Na paz dos cemitérios

Crédito: Reprodução internet.

O céu amanheceu nublado, o ar rarefeito como se alguma coisa ofuscasse a beleza do sol da manhã. “O céu está de luto”, pensei. Noite passada, riamos enquanto fazíamos o pão do dia seguinte, mesmo com dor e cansado por ter que estudar e trabalhar, vale tudo pela sobrevivência. A esperança de um futuro melhor me mantém focado.

Por volta das 23h30, estava “na fiscal”, favela de Manguinhos, quando ouvi tiros ao longe. Fiquei tenso, como se soubesse que algo ruim estava pra acontecer. Mas já tinha acontecido e eu só iria saber ao sair da padaria uma hora depois.

“Mataram um menino da igreja”, falou uma garota revoltada, que eu não conhecia. Ouvi tiros próximos. Meu coração acelerava e eu entrei no primeiro beco que encontrei. Nessa hora, eu sei que sou um alvo. A bala que chega não é perdida, ela é endereçada e o remetente é o Estado. O carteiro veste uma farda cinza e carrega um fuzil que é capaz de rasgar uma pessoa como quem rasga papel.

Quase saindo no beco do jornaleiro, em frente ao Colégio Clóvis Monteiro, na avenida dos Democráticos, vejo um garoto andar em minha direção e dizer que a polícia estava vindo. “Tá vindo muito polícia!!”, falou.

Mesmo assim, sigo em frente, porque não quero voltar pelo caminho contrário. Caminhar pelo beco escuro é perigoso. Algumas garotas amontoadas estão conversando entre si, revoltadas. Então, escuto o comentário da morte atentamente. Mas sou interrompido por um grupo de policiais que aponta o fuzil e nos manda sair da frente. O ódio dentro de mim cresce, “filhos da puta, só trazem violência pra cá.” Caminhei pela rua Tenente Abel Cunha e em frente ao supermercado Rede Economia tinha mais um grupo de policiais reunidos no meio de três viaturas. Dou a volta pela rua da Batata e ao pegar a avenida novamente, vejo um ônibus queimado – que depois soube foi em protesto pela morte do rapaz. Matheus, seu nome. Não o conheci, mas fui informado de que vinha da igreja quando foi alvejado pelos PMs que, segundo eles, atiraram no suspeito, sem terem se informado antes se realmente a pessoa estava devendo ou não.

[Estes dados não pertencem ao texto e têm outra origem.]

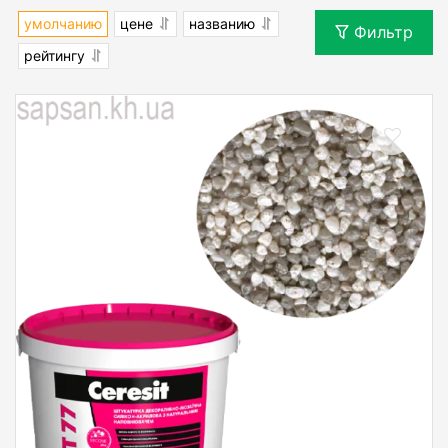
умолчанию
цене
названию
Фильтр
рейтингу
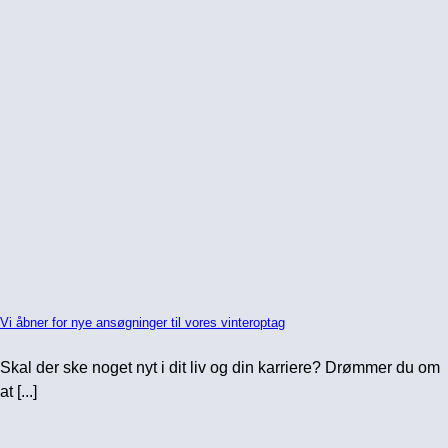
Vi åbner for nye ansøgninger til vores vinteroptag
Skal der ske noget nyt i dit liv og din karriere? Drømmer du om
at [...]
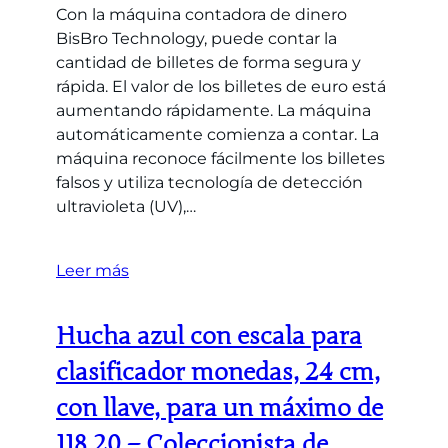
Con la máquina contadora de dinero
BisBro Technology, puede contar la
cantidad de billetes de forma segura y
rápida. El valor de los billetes de euro está
aumentando rápidamente. La máquina
automáticamente comienza a contar. La
máquina reconoce fácilmente los billetes
falsos y utiliza tecnología de detección
ultravioleta (UV),…
Leer más
Hucha azul con escala para
clasificador monedas, 24 cm,
con llave, para un máximo de
118.20 – Coleccionista de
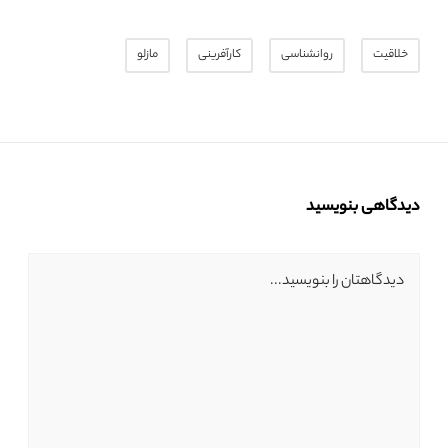
خلاقیت
روانشناسی
کارآفرینی
مازلو
دیدگاهی بنویسید
دیدگاهتان را بنویسید...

O genocídio ao pobre e preto é implícito só a quem não vive no país, porque aqui o método policial é explicitamente racista. Sei que tem uma mão por trás. PM não atira sozinho. Sei que outra mãe vai ter noites mal dormidas pela perda do filho que morreu antes de adoecer. Morreu antes de completar 25 anos. Morreu antes de realizar os planos que tinha de casório com a namorada que, com certeza, ficou traumatizada, pois o rapaz morreu após ter ido deixá-la em casa, depois do culto que tinha dirigido em sua igreja.

Quantos de nós teremos que morrer pra saciar a sede de sangue do Estado genocida? A mídia, como sempre, fazia o trabalho de tentar justificar a morte do rapaz pra tirar o real culpado pela execução do jovem, que teve os sonhos findados pelo pesadelo do porco fardado. Esse demônio que só vem pra fazer mãe chorar.